**TASK INPUTS:**
┌────────

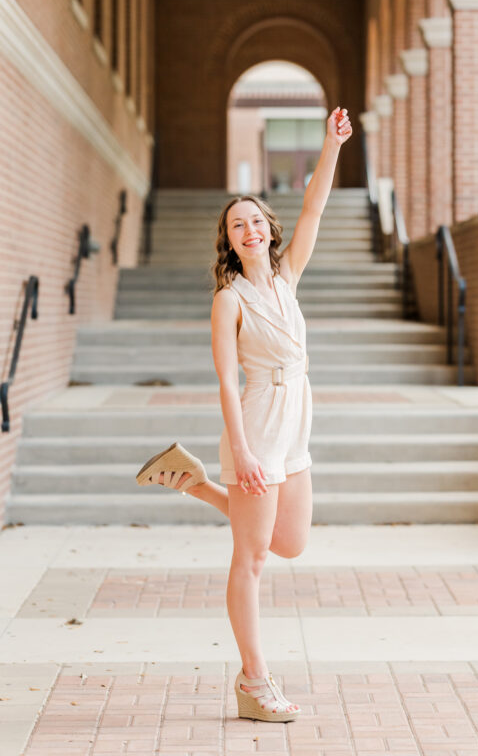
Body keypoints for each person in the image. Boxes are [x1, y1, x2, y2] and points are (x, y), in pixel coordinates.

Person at [135, 106, 353, 722]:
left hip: (295, 423)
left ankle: (196, 481)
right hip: (256, 423)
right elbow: (227, 384)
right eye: (238, 224)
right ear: (228, 240)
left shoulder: (287, 277)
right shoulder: (228, 300)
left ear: (269, 229)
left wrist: (330, 145)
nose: (249, 229)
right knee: (250, 558)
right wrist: (246, 451)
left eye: (256, 220)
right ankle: (254, 682)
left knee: (289, 542)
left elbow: (314, 207)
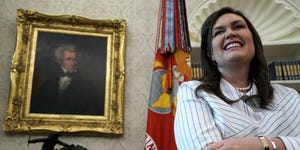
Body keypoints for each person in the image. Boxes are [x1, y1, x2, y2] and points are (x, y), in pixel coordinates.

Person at [174, 7, 300, 150]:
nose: (230, 33)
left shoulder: (289, 96)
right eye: (219, 32)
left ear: (253, 41)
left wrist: (262, 144)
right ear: (210, 54)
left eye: (238, 26)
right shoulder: (194, 92)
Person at [30, 44, 104, 116]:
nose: (73, 63)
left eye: (75, 59)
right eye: (69, 59)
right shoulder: (49, 83)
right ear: (60, 61)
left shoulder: (87, 86)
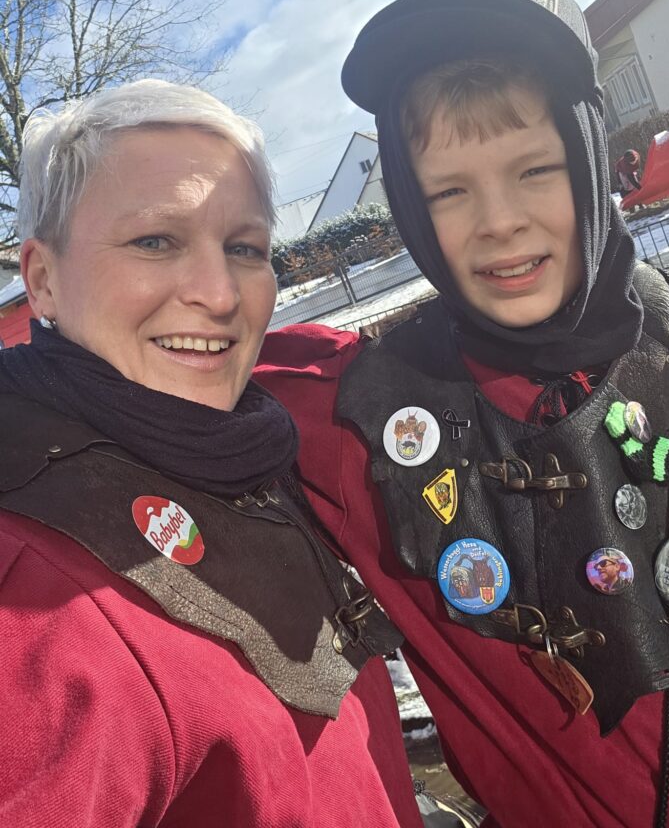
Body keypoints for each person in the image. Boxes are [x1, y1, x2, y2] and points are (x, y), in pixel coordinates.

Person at [257, 0, 669, 827]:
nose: (498, 222)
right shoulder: (352, 422)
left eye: (535, 169)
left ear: (589, 154)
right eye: (448, 191)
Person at [0, 80, 423, 828]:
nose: (221, 294)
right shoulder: (36, 599)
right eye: (154, 241)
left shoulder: (235, 448)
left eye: (245, 248)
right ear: (43, 281)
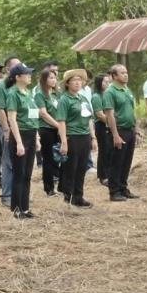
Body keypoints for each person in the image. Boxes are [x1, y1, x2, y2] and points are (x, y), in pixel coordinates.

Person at [2, 63, 40, 219]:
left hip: (31, 134)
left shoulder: (28, 93)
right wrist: (18, 142)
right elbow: (12, 119)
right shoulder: (13, 94)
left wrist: (36, 138)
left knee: (27, 174)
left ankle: (25, 208)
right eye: (27, 74)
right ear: (17, 77)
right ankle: (17, 209)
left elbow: (33, 116)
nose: (30, 76)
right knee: (19, 173)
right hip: (20, 135)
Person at [56, 69, 94, 207]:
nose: (78, 83)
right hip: (72, 136)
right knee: (71, 167)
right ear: (67, 83)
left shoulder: (83, 98)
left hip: (84, 136)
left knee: (82, 167)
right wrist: (64, 142)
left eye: (80, 80)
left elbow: (89, 119)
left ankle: (79, 195)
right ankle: (69, 195)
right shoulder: (65, 99)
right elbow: (61, 121)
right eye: (74, 80)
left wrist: (93, 137)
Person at [105, 64, 138, 202]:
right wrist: (115, 135)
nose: (126, 75)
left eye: (126, 72)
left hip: (129, 130)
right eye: (122, 73)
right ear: (114, 76)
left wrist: (136, 129)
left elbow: (131, 110)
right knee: (117, 162)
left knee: (126, 162)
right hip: (119, 131)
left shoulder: (126, 89)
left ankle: (123, 188)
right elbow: (110, 114)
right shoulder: (110, 92)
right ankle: (114, 191)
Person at [34, 68, 65, 198]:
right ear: (44, 80)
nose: (54, 80)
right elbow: (43, 113)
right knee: (48, 159)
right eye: (51, 78)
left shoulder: (57, 94)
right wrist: (58, 125)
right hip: (46, 129)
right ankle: (49, 188)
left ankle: (61, 186)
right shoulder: (40, 94)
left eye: (55, 78)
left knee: (59, 157)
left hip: (58, 130)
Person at [0, 58, 20, 206]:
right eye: (17, 66)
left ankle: (17, 194)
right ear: (8, 69)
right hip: (8, 129)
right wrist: (5, 130)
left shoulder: (18, 85)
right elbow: (1, 109)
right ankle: (7, 195)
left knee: (18, 162)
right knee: (8, 162)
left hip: (20, 128)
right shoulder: (1, 85)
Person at [91, 73, 112, 187]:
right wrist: (111, 123)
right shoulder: (96, 97)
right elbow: (99, 114)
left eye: (108, 82)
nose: (107, 84)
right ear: (99, 83)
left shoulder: (108, 94)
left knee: (110, 150)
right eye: (105, 82)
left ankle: (109, 173)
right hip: (101, 125)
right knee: (104, 150)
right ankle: (103, 176)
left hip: (109, 125)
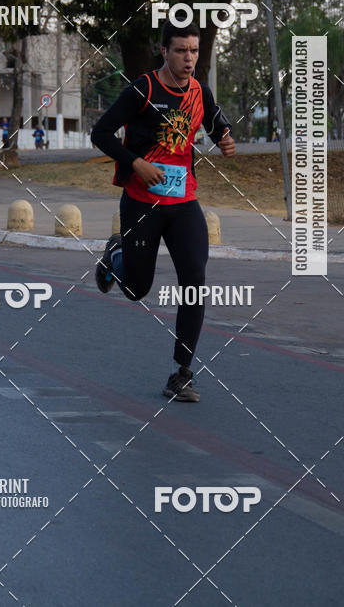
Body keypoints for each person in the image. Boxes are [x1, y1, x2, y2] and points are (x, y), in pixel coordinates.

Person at [91, 20, 235, 402]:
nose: (189, 59)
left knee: (195, 280)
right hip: (142, 203)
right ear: (164, 51)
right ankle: (115, 256)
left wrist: (225, 138)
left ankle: (182, 373)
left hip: (184, 202)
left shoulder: (199, 90)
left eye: (194, 51)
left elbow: (214, 120)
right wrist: (136, 163)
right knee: (138, 290)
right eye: (181, 51)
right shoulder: (143, 89)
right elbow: (100, 133)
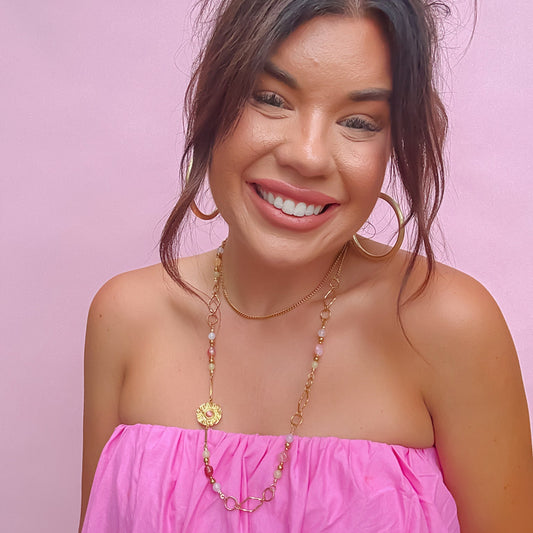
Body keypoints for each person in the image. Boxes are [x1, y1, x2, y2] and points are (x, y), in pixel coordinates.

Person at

└────────

Up to and including the line containing "left wrist: (262, 144)", quote each line of the entries above from the very first, please, exactly and without images.

Body keypoints for each person in the image. Boxes are [x1, y1, x2, y2] and points are (x, y), in pixel coordinates.

Person at [135, 106, 353, 722]:
left hip: (295, 423)
left ankle: (196, 481)
right hip: (256, 423)
right elbow: (227, 384)
right eye: (238, 224)
right ear: (228, 240)
left shoulder: (287, 277)
right shoulder: (228, 300)
left ear: (269, 229)
left wrist: (330, 145)
nose: (249, 229)
right knee: (250, 558)
right wrist: (246, 451)
left eye: (256, 220)
right ankle: (254, 682)
left knee: (289, 542)
left elbow: (314, 207)
Body keypoints for each person in the image. Boxes are [x1, y1, x2, y2] and points are (x, y), in pixel coordinates.

Person at [174, 7, 300, 150]:
nose: (230, 33)
left shoulder: (289, 96)
right eye: (219, 32)
left ear: (253, 41)
left wrist: (262, 144)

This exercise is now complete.